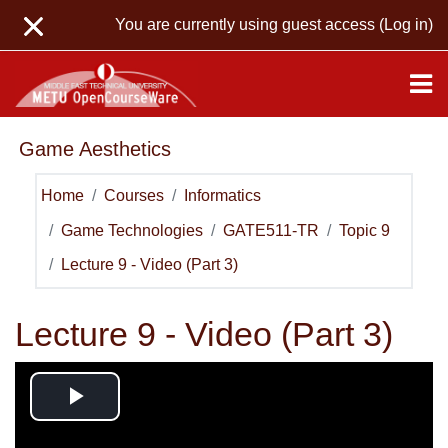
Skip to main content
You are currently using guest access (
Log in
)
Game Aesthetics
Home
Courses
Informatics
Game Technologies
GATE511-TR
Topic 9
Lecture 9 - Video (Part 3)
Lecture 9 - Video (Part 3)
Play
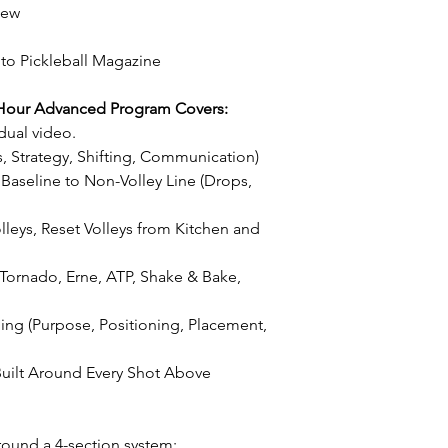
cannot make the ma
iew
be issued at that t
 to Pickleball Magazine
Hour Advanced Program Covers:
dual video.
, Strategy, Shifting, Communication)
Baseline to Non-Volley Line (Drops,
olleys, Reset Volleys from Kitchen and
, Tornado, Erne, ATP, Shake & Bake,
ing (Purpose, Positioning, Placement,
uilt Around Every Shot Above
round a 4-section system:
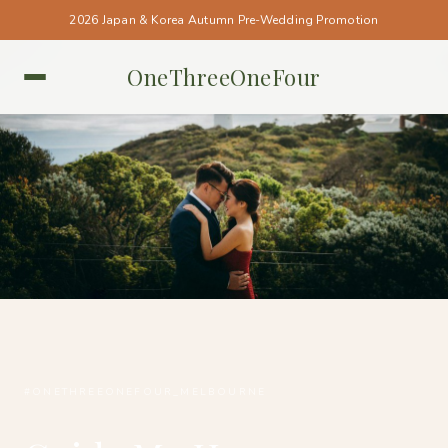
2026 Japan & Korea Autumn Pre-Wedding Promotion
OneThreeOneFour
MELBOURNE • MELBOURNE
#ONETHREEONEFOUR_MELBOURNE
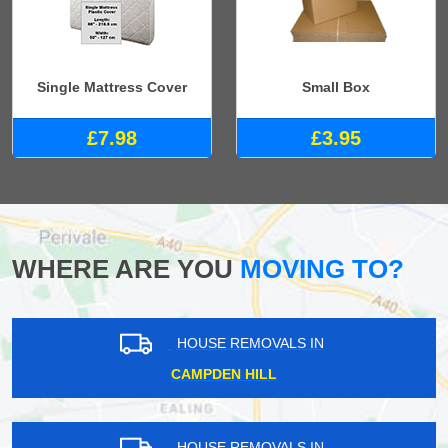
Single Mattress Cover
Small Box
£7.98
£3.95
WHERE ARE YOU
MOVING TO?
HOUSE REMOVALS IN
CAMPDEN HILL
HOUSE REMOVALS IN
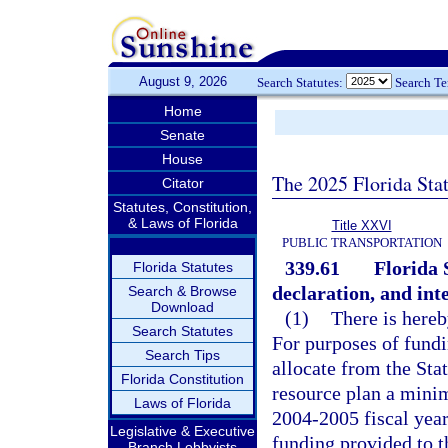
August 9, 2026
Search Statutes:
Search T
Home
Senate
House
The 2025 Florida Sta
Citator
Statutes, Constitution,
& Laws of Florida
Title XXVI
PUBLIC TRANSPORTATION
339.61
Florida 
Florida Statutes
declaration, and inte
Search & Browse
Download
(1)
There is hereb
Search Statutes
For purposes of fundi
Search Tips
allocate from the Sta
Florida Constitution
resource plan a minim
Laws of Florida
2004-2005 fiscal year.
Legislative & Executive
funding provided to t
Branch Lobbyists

-=-=-

TASK OBJECTIVE>
Please return a copy of each line in the entries that has the string "from".

OUTPUT FOR THIS EXERCISE>
olleys, Reset Volleys from Kitchen and
allocate from the Sta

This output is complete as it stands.